Die Beseitigung des Erbes kostet: „Jährlich trägt die Stadt Oranienburg etwa zwei Millionen Euro. Das Geld fehlt an anderen Stellen“, sagt Stefanie Rose. Mehr Unterstützung vom Land kam 2019: Oranienburg wurde sogenannte Modellregion. Mehr Kosten wurden übernommen, und der Kampfmittelbeseitigungsdienst bekam mehr Kompetenzen und Personal, um die Blindgänger schneller aufzuspüren und zu entschärfen. „In Oranienburg setzte der KMBD mehr Mitarbeiter ein, was uns als Stadt natürlich auch hilft.“ Die systematische Suche sei dadurch noch verbessert worden.
„Jedes Jahr gucken wir, welche Flächen wir als Stadt anfassen müssen, zum Beispiel im Zuge von Baumaßnahmen“, erklärt Stefanie Rose. Außerdem wurde auf Grundlage eines Gutachtens von 2008 das Stadtgebiet in verschiedene Gefahrenlagen eingeteilt. Bereiche, in denen es besonders viele Bombeneinschläge gab und in denen viele Menschen leben, haben oberste Priorität.
Corona-Pandemie veränderte Suche
Die Corona-Pandemie habe dem Plan einige Jahre einen Strich durch die Rechnung gemacht, sagt Rose. „Besonders dicht besiedelte Gebiete konnten nicht abgesucht werden, da wir im Falle eines Bombenfundes nicht hätten evakuieren können.“ Es sei wegen der Pandemie nicht möglich gewesen, viele Menschen auf engem Raum unterzubringen. Die Stadt habe die Zeit aber dennoch genutzt und weniger dicht besiedelte Bereiche absuchen lassen.
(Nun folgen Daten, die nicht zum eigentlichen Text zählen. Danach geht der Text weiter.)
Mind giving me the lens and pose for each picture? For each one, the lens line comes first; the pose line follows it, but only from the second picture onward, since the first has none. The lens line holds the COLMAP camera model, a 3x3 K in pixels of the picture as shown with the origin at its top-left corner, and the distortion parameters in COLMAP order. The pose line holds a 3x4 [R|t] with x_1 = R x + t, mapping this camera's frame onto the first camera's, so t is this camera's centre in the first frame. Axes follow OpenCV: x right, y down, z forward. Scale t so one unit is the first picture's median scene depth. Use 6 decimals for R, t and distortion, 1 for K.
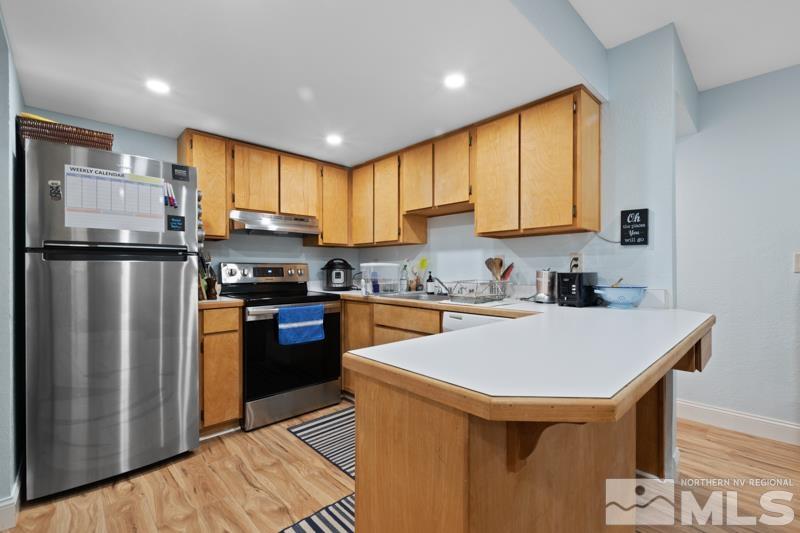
lens RADIAL K [[347.5, 0, 401.0], [0, 347.5, 270.4], [0, 0, 1]] dist [0.000290, -0.002032]
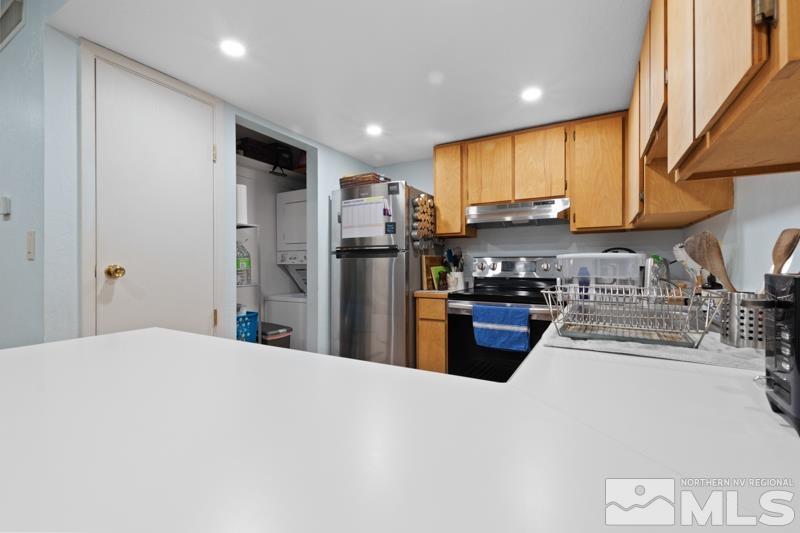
lens RADIAL K [[347.5, 0, 400.7], [0, 347.5, 262.7], [0, 0, 1]] dist [0.000290, -0.002032]
pose [[0.291285, -0.004990, -0.956623, 0.474787], [-0.002469, 0.999979, -0.005968, 0.001169], [0.956633, 0.004101, 0.291266, 0.521415]]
Aus Modellregion wird Kompetenzregion
Seit Ende 2024 ist das Projekt Modellregion offiziell beendet. Der Kampfmittelbeseitigungsdienst ist laut einer Sprecherin des zuständigen Zentraldienstes der Polizei aber weiterhin in Oranienburg im Einsatz. Innenministerin Katrin Lange spricht von einem „Erfolgsprojekt“. Die Arbeit des KMBD in Oranienburg dürfe nun nicht wieder zurückgefahren werden. „Vielmehr sollte das Modell in eine Kompetenzregion überführt werden“, erklärte Lange Ende Februar. Ziel sei es, die Erkenntnisse weiter zu vertiefen und anderen Regionen verfügbar zu machen, die ebenfalls mit Kampfmitteln belastet seien, erläutert die Sprecherin Josefin Roggenbuck.